Once you interact with the link or file, the scammers are able to infect your machine with malware that can ingest your personal information.
Anti-phishing tools can help offer you an extra layer of protection, but the best protection is to educate yourself and other household members about these attacks.
“Yes, you can have these tools that could try to stop those phishing attacks, but if the people in your house are not educated on what that means, it’s just really about educating the people inside the home, on ‘don’t click every link’ and ‘don’t be fooled,'” says Hevesi.
Once you and your household members are educated on the topic, you can all make an active effort to act with suspicion and avoid falling in future traps.
7. Back up your data
The best way to protect yourself against ransomware is by backing up your data. As implied by the name, in a ransomware attack, a hacker threatens to publish or delete your information until a ransom is paid.
If you back up your data consistently, even if you were subject to one of these attacks, you are able to recover your data from your own backup without having to pay a ransom.
“A lot of ransomware attacks are going on,” says Shah. “If you do the backup on a regular basis that actually helps you to recover [your data] if something like a ransomware event or a data compromised event occurs.”
To back up your data, you can choose from a series of cloud storage services such as iCloud, Dropbox, or Google Drive. You can also choose to back up your data on a physical entity such as an external hard drive.
8. Manage household risks
Even though you may trust your family members and others in your household, it is important to remember that your computer holds sensitive information about your business.
An innocent click from a child could end up sharing highly sensitive information to your entire organization or even worse, to external entities that could use that information for harm.
To avoid an incident like this happening, if you live with children, it could be a smart idea to set up parental controls that can prevent a toddler’s accidental attack. Setting your devices to automatically lock whenever you’re not actively using them can also help.

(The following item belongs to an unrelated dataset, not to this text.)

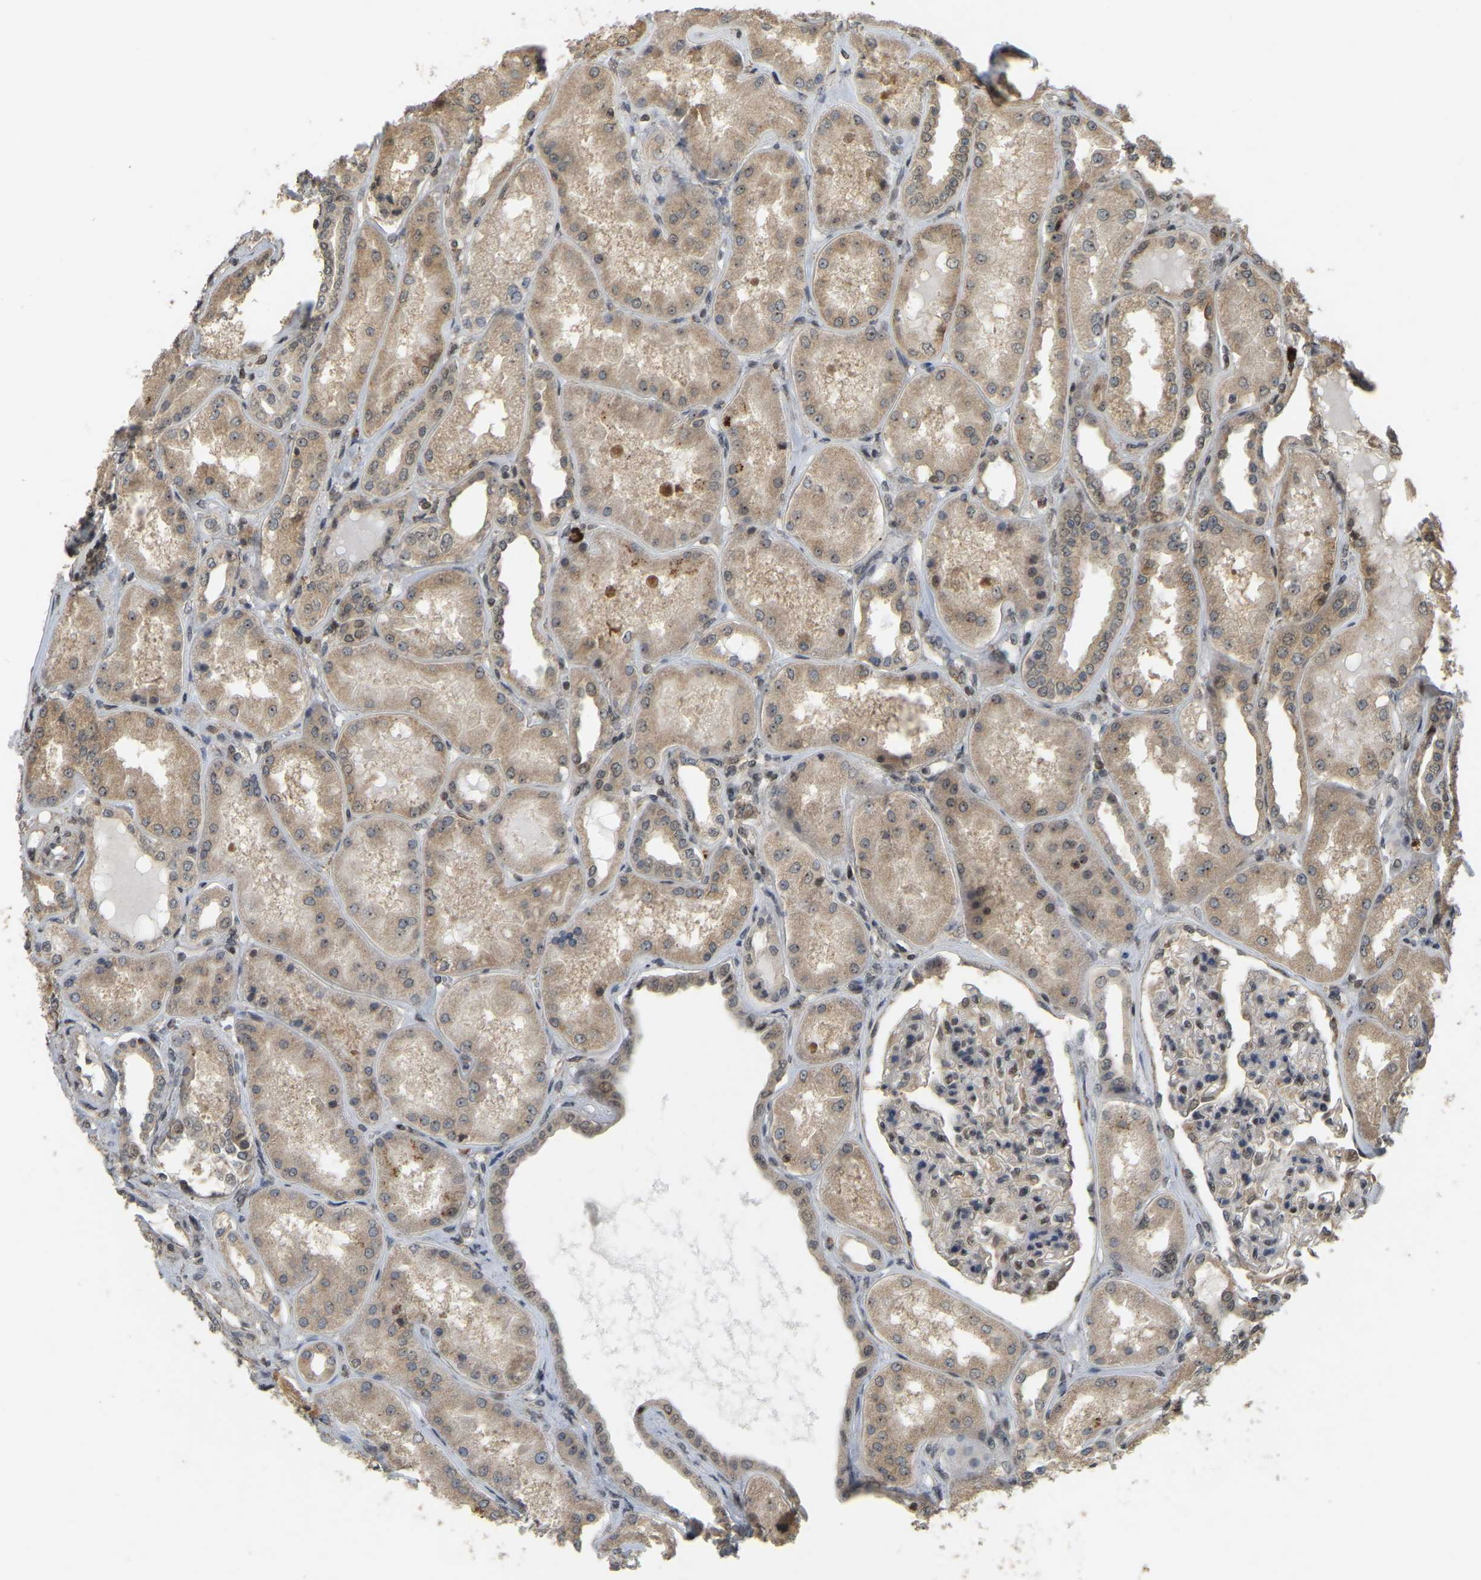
{"staining": {"intensity": "moderate", "quantity": "25%-75%", "location": "cytoplasmic/membranous,nuclear"}, "tissue": "kidney", "cell_type": "Cells in glomeruli", "image_type": "normal", "snomed": [{"axis": "morphology", "description": "Normal tissue, NOS"}, {"axis": "topography", "description": "Kidney"}], "caption": "Protein positivity by immunohistochemistry shows moderate cytoplasmic/membranous,nuclear staining in about 25%-75% of cells in glomeruli in benign kidney.", "gene": "BRF2", "patient": {"sex": "female", "age": 56}}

“If you have children, there’s parental controls,” says Hevesi. “You obviously want to protect people inside your house with additional layers of protection until they become tech savvy.”
In addition to physical obstacles like computer control, it could be worth teaching your child about the dangers of the internet from a young age to keep both themselves and your information safe.
“I taught my daughter, she’s now an adult, about what’s good and bad, and what a hacker is, and you know, how they do and what a phishing attack is,” says Hevesi.